Asia shares sink on recession fears
Stocks fell in Asia on Friday amid fears of an economic downturn as monetary policy tightens to fight high inflation.
Japanese shares slid about 2%, but China and Hong Kong managed to buck the regional trend with a steady open. US equity futures stabilised and made modest gains after the S&P 500 closed at its lowest since December 2020.
Treasuries extended a period of marked volatility, lifting the 10-year yield to about 3.27%. The dollar bounced from its worst two-day drop since 2020.

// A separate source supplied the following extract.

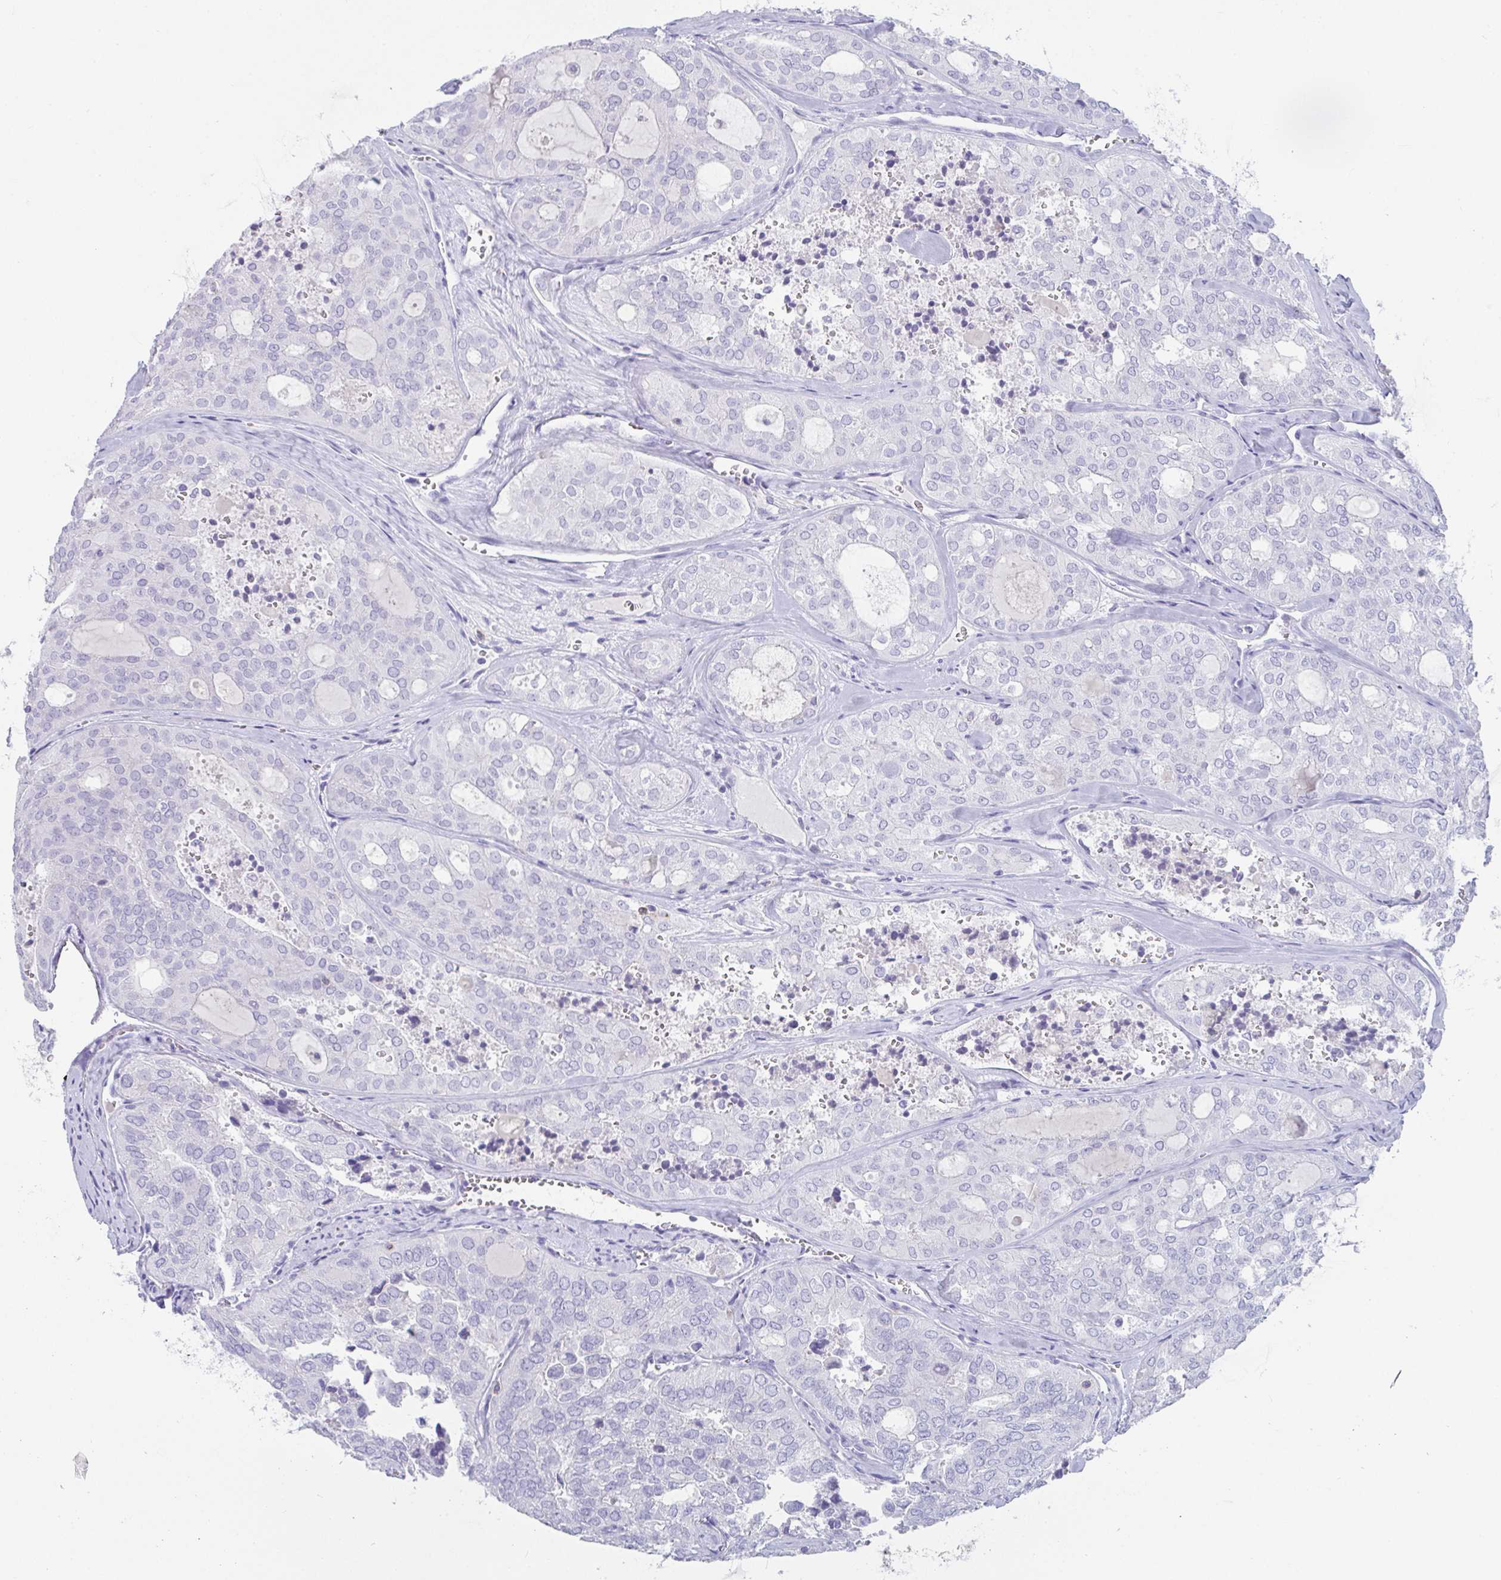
{"staining": {"intensity": "negative", "quantity": "none", "location": "none"}, "tissue": "thyroid cancer", "cell_type": "Tumor cells", "image_type": "cancer", "snomed": [{"axis": "morphology", "description": "Follicular adenoma carcinoma, NOS"}, {"axis": "topography", "description": "Thyroid gland"}], "caption": "Tumor cells show no significant protein staining in follicular adenoma carcinoma (thyroid).", "gene": "PLA2G1B", "patient": {"sex": "male", "age": 75}}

Markets are rounding off a week buffeted by interest-rate increases, including the Federal Reserve’s biggest move since 1994, a shock Swiss National Bank hike that energized the franc and the latest boost in UK borrowing costs.
S&P 500 futures rose 0.5% and Nasdaq 100 futures increased 0.6%. Euro Stoxx 50 futures dipped 0.2%.
Japan’s Topix index was down 2.1%, Australia’s S&P/ASX 200 dropped 2.3%, South Korea’s Kospi retreated 0.9%, Hong Kong’s Hang Seng index added 0.5%, and China’s Shanghai Composite fell 0.1%.
Overnight, stocks tumbled on Wall Street as worries roared back to the fore that the world’s fragile economy may buckle under higher interest rates.
The S&P 500 fell 3.3% in a widespread rout, the Dow Jones Industrial Average lost 2.4% and was briefly down more than 900 points, while the Nasdaq composite sank 4.1%. It was the sixth loss for the S&P 500 in its last seven tries, and all but 3% of the stocks in the index dropped.